I use that line "Measure twice cut once" type of phrase a lot. Try do diagnose stuff to the fullest and not waste bucks but target what you really need.

Restored a 69 Lincoln in 1993 and was easy to find parts for that - brand new old stock. Place in CT had everything and warehoused lots of stuff in Kansas I think. It was pretty wild seeing the old packages of new dinky parts with the words FoMoCo on them! The Lincoln parts cost some bucks. Bet for Granada it's much more reasonable. Seek and ye shall find.

A member here named Nacho from Hermosillo, Senora, MX might even have info for parts which could be shipped from AZ as he owns an A/C shop there but buys tons of stuff in AZ and sends someone to go get it.

If that works for you he's a great guy and would help.
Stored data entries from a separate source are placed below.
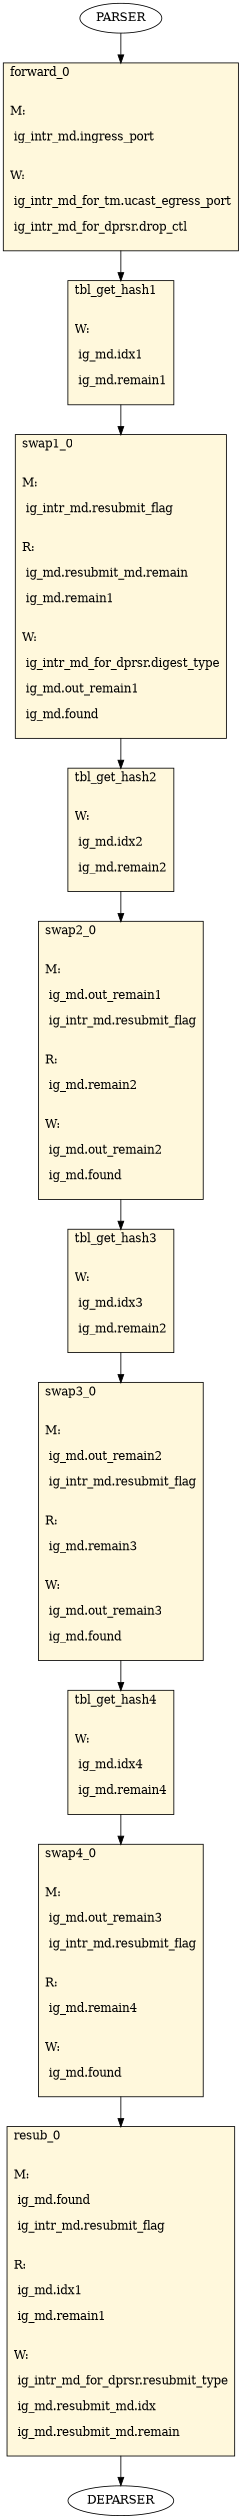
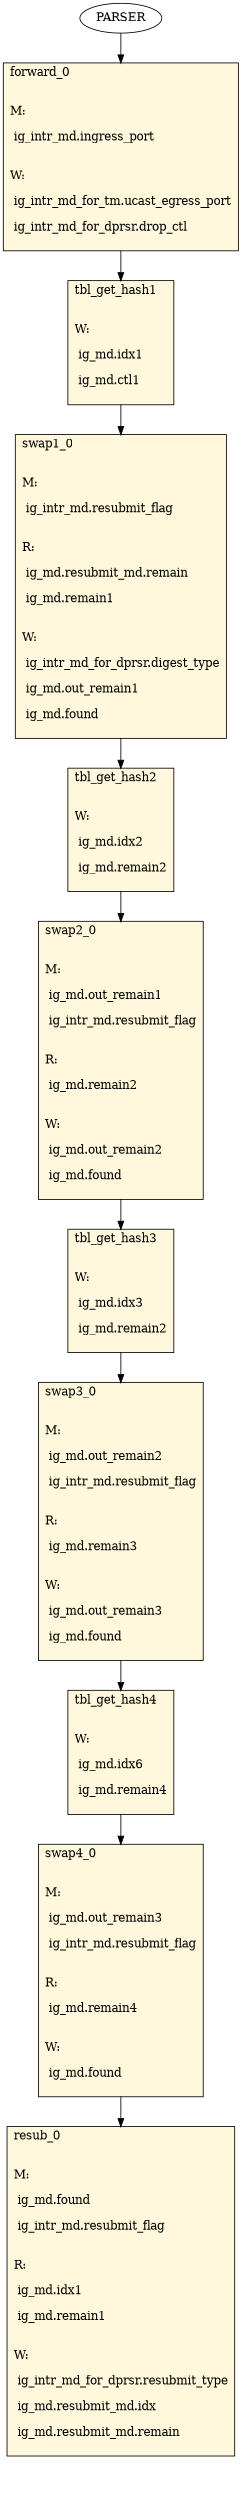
  digraph {
    node [fillcolor=cornsilk shape=record style=filled]
    n1 [label="forward_0\l\l\nM:\l\n ig_intr_md.ingress_port\l\n\lW:\l\n ig_intr_md_for_tm.ucast_egress_port\l\n ig_intr_md_for_dprsr.drop_ctl\l\n "]
-   n2 [label="tbl_get_hash1\l\l\nW:\l\n ig_md.idx1\l\n ig_md.remain1\l\n "]
+   n2 [label="tbl_get_hash1\l\l\nW:\l\n ig_md.idx1\l\n ig_md.ctl1\l\n "]
    n3 [label="swap1_0\l\l\nM:\l\n ig_intr_md.resubmit_flag\l\n\lR:\l\n ig_md.resubmit_md.remain\l\n ig_md.remain1\l\n\lW:\l\n ig_intr_md_for_dprsr.digest_type\l\n ig_md.out_remain1\l\n ig_md.found\l\n "]
    n4 [label="tbl_get_hash2\l\l\nW:\l\n ig_md.idx2\l\n ig_md.remain2\l\n "]
    n5 [label="swap2_0\l\l\nM:\l\n ig_md.out_remain1\l\n ig_intr_md.resubmit_flag\l\n\lR:\l\n ig_md.remain2\l\n\lW:\l\n ig_md.out_remain2\l\n ig_md.found\l\n "]
    n6 [label="tbl_get_hash3\l\l\nW:\l\n ig_md.idx3\l\n ig_md.remain2\l\n "]
    n7 [label="swap3_0\l\l\nM:\l\n ig_md.out_remain2\l\n ig_intr_md.resubmit_flag\l\n\lR:\l\n ig_md.remain3\l\n\lW:\l\n ig_md.out_remain3\l\n ig_md.found\l\n "]
-   n8 [label="tbl_get_hash4\l\l\nW:\l\n ig_md.idx4\l\n ig_md.remain4\l\n "]
+   n8 [label="tbl_get_hash4\l\l\nW:\l\n ig_md.idx6\l\n ig_md.remain4\l\n "]
    n9 [label="swap4_0\l\l\nM:\l\n ig_md.out_remain3\l\n ig_intr_md.resubmit_flag\l\n\lR:\l\n ig_md.remain4\l\n\lW:\l\n ig_md.found\l\n "]
    n10 [label="resub_0\l\l\nM:\l\n ig_md.found\l\n ig_intr_md.resubmit_flag\l\n\lR:\l\n ig_md.idx1\l\n ig_md.remain1\l\n\lW:\l\n ig_intr_md_for_dprsr.resubmit_type\l\n ig_md.resubmit_md.idx\l\n ig_md.resubmit_md.remain\l\n "]
-   DEPARSER [fillcolor="" shape="" style=""]
    PARSER [fillcolor="" shape="" style=""]
    n1 -> n2
    n2 -> n3
    n3 -> n4
    n4 -> n5
    n5 -> n6
    n6 -> n7
    n7 -> n8
    n8 -> n9
    n9 -> n10
-   n10 -> DEPARSER
    PARSER -> n1
  }
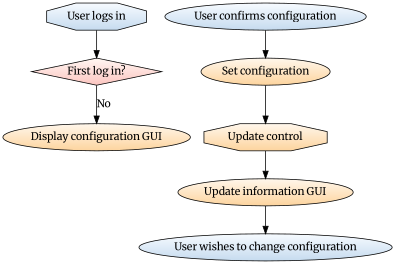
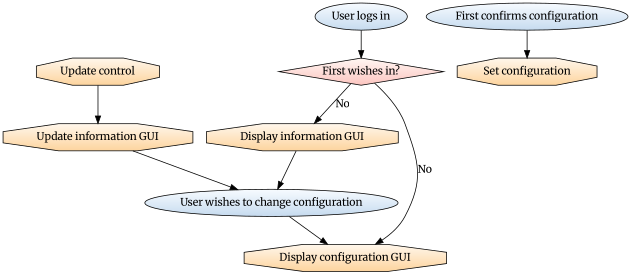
  digraph {
    fontname=Merriweather
    node [fillcolor="/orrd9/1:/orrd9/3" fontname=Merriweather gradientangle=270 shape=octagon style=filled]
    edge [fontname=Merriweather]
-   "Display configuration GUI" [shape=ellipse]
-   "Set configuration" [shape=ellipse]
+   "Display configuration GUI"
+   "Set configuration"
+   "Display information GUI"
    n4 [label="Update control"]
-   "Update information GUI" [shape=ellipse]
-   "First log in?" [fillcolor="/rdpu9/1:/rdpu9/3" shape=diamond]
-   "User logs in" [fillcolor="/blues9/1:/blues9/3"]
+   "Update information GUI"
+   "First log in?" [fillcolor="/rdpu9/1:/rdpu9/3" shape=diamond label="First wishes in?"]
+   "User logs in" [fillcolor="/blues9/1:/blues9/3" shape=ellipse]
    "User wishes to change configuration" [fillcolor="/blues9/1:/blues9/3" shape=ellipse]
-   "User confirms configuration" [fillcolor="/blues9/1:/blues9/3" shape=ellipse]
+   "User confirms configuration" [fillcolor="/blues9/1:/blues9/3" shape=ellipse label="First confirms configuration"]
    subgraph sub_1 {
      "Display configuration GUI"
      "Set configuration"
+     "Display information GUI"
      n4
      "Update information GUI"
    }
    subgraph sub_2 {
      "First log in?"
    }
    subgraph sub_3 {
      "User logs in"
      "User wishes to change configuration"
      "User confirms configuration"
    }
-   "Set configuration" -> n4
+   "Display information GUI" -> "User wishes to change configuration"
    n4 -> "Update information GUI"
    "Update information GUI" -> "User wishes to change configuration"
    "First log in?" -> "Display configuration GUI" [label=No]
+   "First log in?" -> "Display information GUI" [label=No]
    "User logs in" -> "First log in?"
+   "User wishes to change configuration" -> "Display configuration GUI"
    "User confirms configuration" -> "Set configuration"
  }
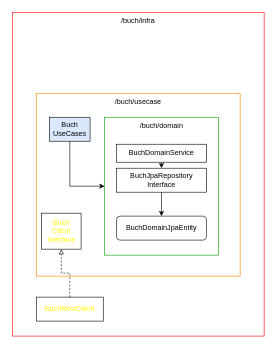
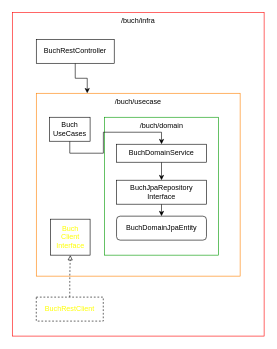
  <mxCell id="0" />
  <mxCell id="1" parent="0" />
  <mxCell id="2" value="/buch/infra" style="rounded=0;whiteSpace=wrap;html=1;labelPosition=center;verticalLabelPosition=middle;align=center;verticalAlign=top;strokeColor=#FF0000;" parent="1" vertex="1"><mxGeometry x="20" y="20" width="420" height="540" as="geometry" /></mxCell>
  <mxCell id="3" value="/buch/usecase" style="rounded=0;whiteSpace=wrap;html=1;labelPosition=center;verticalLabelPosition=middle;align=center;verticalAlign=top;strokeColor=#FF8000;" parent="1" vertex="1"><mxGeometry x="60" y="155" width="340" height="305" as="geometry" /></mxCell>
  <mxCell id="4" value="/buch/domain" style="rounded=0;whiteSpace=wrap;html=1;labelPosition=center;verticalLabelPosition=middle;align=center;verticalAlign=top;strokeColor=#009900;" parent="1" vertex="1"><mxGeometry x="173.88" y="195" width="190" height="230" as="geometry" /></mxCell>
+ <mxCell id="5" style="edgeStyle=orthogonalEdgeStyle;rounded=0;orthogonalLoop=1;jettySize=auto;html=1;exitX=0.5;exitY=1;exitDx=0;exitDy=0;entryX=0.25;entryY=0;entryDx=0;entryDy=0;" edge="1" parent="1" source="6" target="3"><mxGeometry relative="1" as="geometry" /></mxCell>
+ <mxCell id="6" value="BuchRestController" style="rounded=0;whiteSpace=wrap;html=1;labelPosition=center;verticalLabelPosition=middle;align=center;verticalAlign=middle;" parent="1" vertex="1"><mxGeometry x="60" y="65" width="130" height="40" as="geometry" /></mxCell>
  <mxCell id="7" style="edgeStyle=orthogonalEdgeStyle;rounded=0;orthogonalLoop=1;jettySize=auto;html=1;exitX=0.5;exitY=1;exitDx=0;exitDy=0;entryX=0.5;entryY=0;entryDx=0;entryDy=0;" parent="1" source="8" target="10" edge="1"><mxGeometry relative="1" as="geometry" /></mxCell>
  <mxCell id="8" value="BuchDomainService" style="rounded=0;whiteSpace=wrap;html=1;labelPosition=center;verticalLabelPosition=middle;align=center;verticalAlign=middle;fontStyle=0" parent="1" vertex="1"><mxGeometry x="193.88" y="240" width="150" height="30" as="geometry" /></mxCell>
  <mxCell id="9" style="edgeStyle=orthogonalEdgeStyle;rounded=0;orthogonalLoop=1;jettySize=auto;html=1;exitX=0.5;exitY=1;exitDx=0;exitDy=0;entryX=0.5;entryY=0;entryDx=0;entryDy=0;" parent="1" source="10" target="11" edge="1"><mxGeometry relative="1" as="geometry" /></mxCell>
- <mxCell id="10" value="BuchJpaRepository&lt;div&gt;Interface&lt;/div&gt;" style="rounded=0;whiteSpace=wrap;html=1;labelPosition=center;verticalLabelPosition=middle;align=center;verticalAlign=middle;" parent="1" vertex="1"><mxGeometry x="193.88" y="280" width="150" height="40" as="geometry" /></mxCell>
+ <mxCell id="10" value="BuchJpaRepository&lt;div&gt;Interface&lt;/div&gt;" style="rounded=0;whiteSpace=wrap;html=1;labelPosition=center;verticalLabelPosition=middle;align=center;verticalAlign=middle;" parent="1" vertex="1"><mxGeometry x="193.88" y="300" width="150" height="40" as="geometry" /></mxCell>
  <mxCell id="11" value="BuchDomainJpaEntity" style="whiteSpace=wrap;html=1;labelPosition=center;verticalLabelPosition=middle;align=center;verticalAlign=middle;fontStyle=0;rounded=1;" parent="1" vertex="1"><mxGeometry x="193.88" y="360" width="150" height="40" as="geometry" /></mxCell>
  <mxCell id="12" style="edgeStyle=orthogonalEdgeStyle;rounded=0;orthogonalLoop=1;jettySize=auto;html=1;exitX=0.5;exitY=0;exitDx=0;exitDy=0;entryX=0.5;entryY=1;entryDx=0;entryDy=0;dashed=1;endArrow=block;endFill=0;" edge="1" parent="1" source="13" target="16"><mxGeometry relative="1" as="geometry" /></mxCell>
- <mxCell id="13" value="BuchRestClient" style="rounded=0;whiteSpace=wrap;html=1;labelPosition=center;verticalLabelPosition=middle;align=center;verticalAlign=middle;fontColor=#FFFF00;" parent="1" vertex="1"><mxGeometry x="60" y="495" width="111.75" height="40" as="geometry" /></mxCell>
- <mxCell id="14" style="edgeStyle=orthogonalEdgeStyle;rounded=0;orthogonalLoop=1;jettySize=auto;html=1;exitX=0.5;exitY=1;exitDx=0;exitDy=0;entryX=0;entryY=0.5;entryDx=0;entryDy=0;" edge="1" parent="1" source="15" target="4"><mxGeometry relative="1" as="geometry" /></mxCell>
- <mxCell id="15" value="Buch&lt;div&gt;&lt;span style=&quot;background-color: transparent; color: light-dark(rgb(0, 0, 0), rgb(255, 255, 255));&quot;&gt;UseCases&lt;/span&gt;&lt;/div&gt;" style="rounded=0;whiteSpace=wrap;html=1;labelPosition=center;verticalLabelPosition=middle;align=center;verticalAlign=middle;fontStyle=0;fillColor=#dae8fc;" parent="1" vertex="1"><mxGeometry x="82" y="195" width="67.75" height="40" as="geometry" /></mxCell>
- <mxCell id="16" value="Buch&lt;div&gt;Client&lt;div&gt;Interface&lt;/div&gt;&lt;/div&gt;" style="rounded=0;whiteSpace=wrap;html=1;labelPosition=center;verticalLabelPosition=middle;align=center;verticalAlign=middle;fontStyle=0;fontColor=#FFFF00;" parent="1" vertex="1"><mxGeometry x="68.75" y="355" width="66" height="60" as="geometry" /></mxCell>
+ <mxCell id="13" value="BuchRestClient" style="rounded=0;whiteSpace=wrap;html=1;labelPosition=center;verticalLabelPosition=middle;align=center;verticalAlign=middle;fontColor=#FFFF00;dashed=1;" parent="1" vertex="1"><mxGeometry x="60" y="495" width="111.75" height="40" as="geometry" /></mxCell>
+ <mxCell id="14" style="edgeStyle=orthogonalEdgeStyle;rounded=0;orthogonalLoop=1;jettySize=auto;html=1;exitX=0.5;exitY=1;exitDx=0;exitDy=0;" edge="1" parent="1" source="15" target="8"><mxGeometry relative="1" as="geometry" /></mxCell>
+ <mxCell id="15" value="Buch&lt;div&gt;&lt;span style=&quot;background-color: transparent; color: light-dark(rgb(0, 0, 0), rgb(255, 255, 255));&quot;&gt;UseCases&lt;/span&gt;&lt;/div&gt;" style="rounded=0;whiteSpace=wrap;html=1;labelPosition=center;verticalLabelPosition=middle;align=center;verticalAlign=middle;fontStyle=0" parent="1" vertex="1"><mxGeometry x="82" y="195" width="67.75" height="40" as="geometry" /></mxCell>
+ <mxCell id="16" value="Buch&lt;div&gt;Client&lt;div&gt;Interface&lt;/div&gt;&lt;/div&gt;" style="rounded=0;whiteSpace=wrap;html=1;labelPosition=center;verticalLabelPosition=middle;align=center;verticalAlign=middle;fontStyle=0;fontColor=#FFFF00;" parent="1" vertex="1"><mxGeometry x="83.75" y="365" width="66" height="60" as="geometry" /></mxCell>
No language barrier with him either. You can find him at ..........
http://acsource.net/acforum/index.php?sid=7acf1fcd552e644d7d8eeeb77edc058a which is an A/C site but just send a private message.

One of ours is into old cars too user name " chickenhouse " . To send private messages here you click on the user name and see the option to send one if they have enabled that.

Good luck with the hunt. Guessing these cars are NOT all rusted and they are fairly easy to fix as things go.

Go for it,

T

Response From irishmantx

Dear Tom,

When I was younger, a cat answered to "Tiger" was a yellow, and white striped alley cat. An old man
lived at the house long since torn down, but the tradition was any cat who had stripes was named
"Tiger". Tiger-I would answer to "Tiger" run full speed, slam the brakes and prance on in. Over the years
Tiger-I went A.W.O.L. and a Calico gave birth to kittens. One was a grey and black tiger striped kitty,
and Tiger-II was born. She died Nov 2009. Tiger-II was born in 1993ish. Penhito was born the same year
as he is the boy cat. Gentle little guy, he accepted my smothering, Tiger-II didn't like attention but she was
fastest cat on four paws! Penhito survives alone now, a wild stray cat that was Siamese wandered during a
rain storm, but didn't like to stay, but came back for free food. After a while, she did stay with Tiger-II but
when Tiger-II passed away, that left "Sassy" with Penhito. Sassy passed away a couple of weeks ago, but
was properly buried. I spoil Penhito with can cat food, free litter, and free water. He has his own place to
play in, as my elderly folx have a lot of stuff that don't want cat shredding.. lol I bring him over to play and
sleep on my belly. He goes back to his house to chill and I check on him often.

I do hope to get the money to swap out the OBD-I computer box, slap in the computer core chip, and
get-r-dun. Who knows what other damage I did to that poor truck when I hit that corner. :( I only hope
I can find a mechanic to check the wiring, leads, and other electronic and wiring problems?

Oh by the way, nobody has answered my question about an Instrument Cluster for a 1988 GMC S15
5 speed. How hard are they to find these parts? On my 1988 GMC S15 truck, how do I remove the
speedometer cable from the Instrument Cluster? Is it a special lock ring, or "C" lock ring?